*** Opening of Exercise material ***
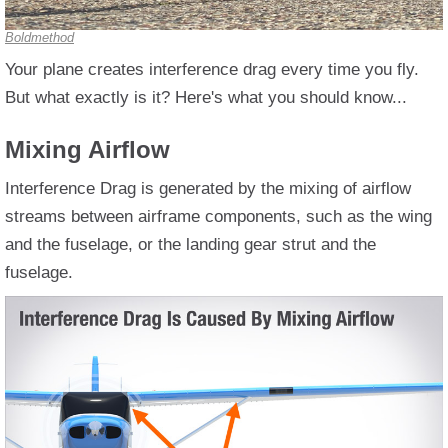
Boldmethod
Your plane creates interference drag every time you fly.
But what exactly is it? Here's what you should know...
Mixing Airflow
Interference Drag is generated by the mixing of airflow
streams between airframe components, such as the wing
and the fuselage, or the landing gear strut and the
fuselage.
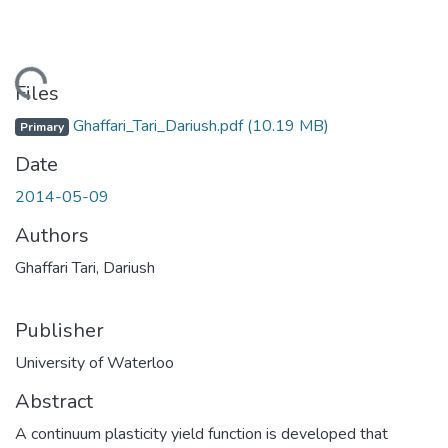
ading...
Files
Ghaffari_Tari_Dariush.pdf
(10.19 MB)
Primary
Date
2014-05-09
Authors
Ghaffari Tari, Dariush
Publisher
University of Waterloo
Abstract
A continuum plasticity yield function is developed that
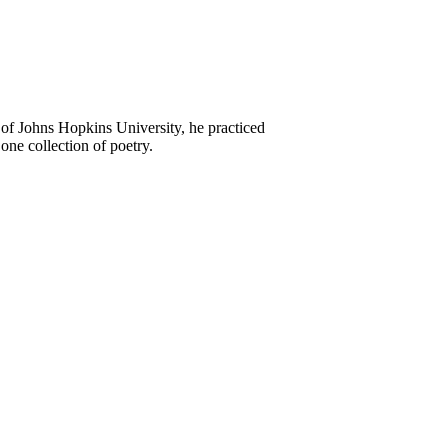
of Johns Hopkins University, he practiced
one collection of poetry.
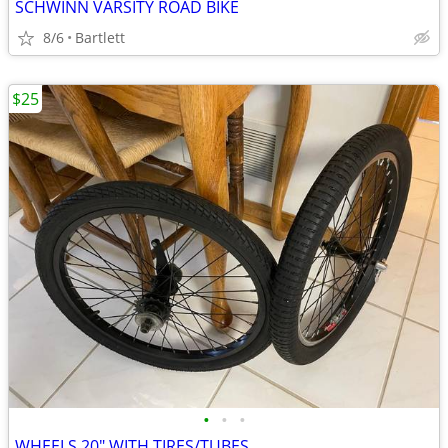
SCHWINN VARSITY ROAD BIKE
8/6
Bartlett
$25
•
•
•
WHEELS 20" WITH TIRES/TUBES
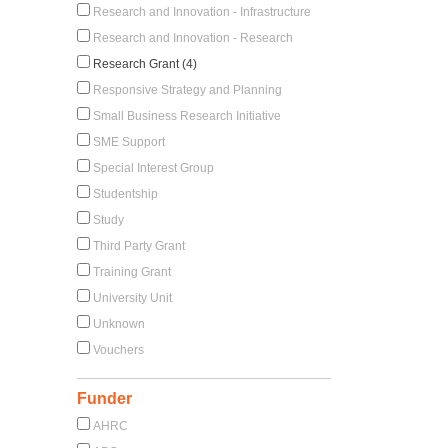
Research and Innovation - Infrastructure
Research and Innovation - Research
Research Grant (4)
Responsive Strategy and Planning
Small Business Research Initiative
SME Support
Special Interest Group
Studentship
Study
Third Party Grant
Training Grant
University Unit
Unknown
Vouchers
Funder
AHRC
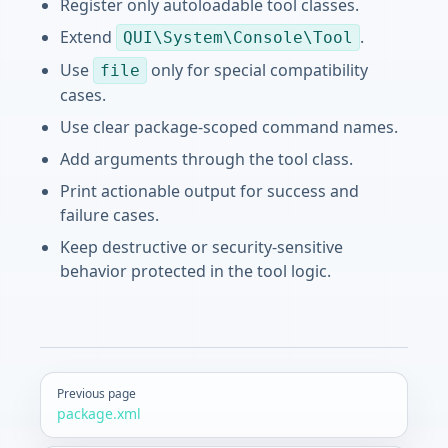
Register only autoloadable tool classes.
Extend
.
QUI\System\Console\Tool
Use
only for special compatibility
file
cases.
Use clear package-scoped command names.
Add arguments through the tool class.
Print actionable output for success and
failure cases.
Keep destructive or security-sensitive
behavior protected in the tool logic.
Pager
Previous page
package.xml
*** Close of Exercise material ***
**What you should do**
Pull out every line of text from all the rows above, keeping each one word for word, and leave the pictures out of your answer.

**Solution to the problem**
Boldmethod
Your plane creates interference drag every time you fly.
But what exactly is it? Here's what you should know...
Mixing Airflow
Interference Drag is generated by the mixing of airflow
streams between airframe components, such as the wing
and the fuselage, or the landing gear strut and the
fuselage.
ading...
Files
Ghaffari_Tari_Dariush.pdf
(10.19 MB)
Primary
Date
2014-05-09
Authors
Ghaffari Tari, Dariush
Publisher
University of Waterloo
Abstract
A continuum plasticity yield function is developed that
of Johns Hopkins University, he practiced
one collection of poetry.
SCHWINN VARSITY ROAD BIKE
8/6
Bartlett
$25
•
•
•
WHEELS 20" WITH TIRES/TUBES
Research and Innovation - Infrastructure
Research and Innovation - Research
Research Grant (4)
Responsive Strategy and Planning
Small Business Research Initiative
SME Support
Special Interest Group
Studentship
Study
Third Party Grant
Training Grant
University Unit
Unknown
Vouchers
Funder
AHRC
Register only autoloadable tool classes.
Extend
.
QUI\System\Console\Tool
Use
only for special compatibility
file
cases.
Use clear package-scoped command names.
Add arguments through the tool class.
Print actionable output for success and
failure cases.
Keep destructive or security-sensitive
behavior protected in the tool logic.
Pager
Previous page
package.xml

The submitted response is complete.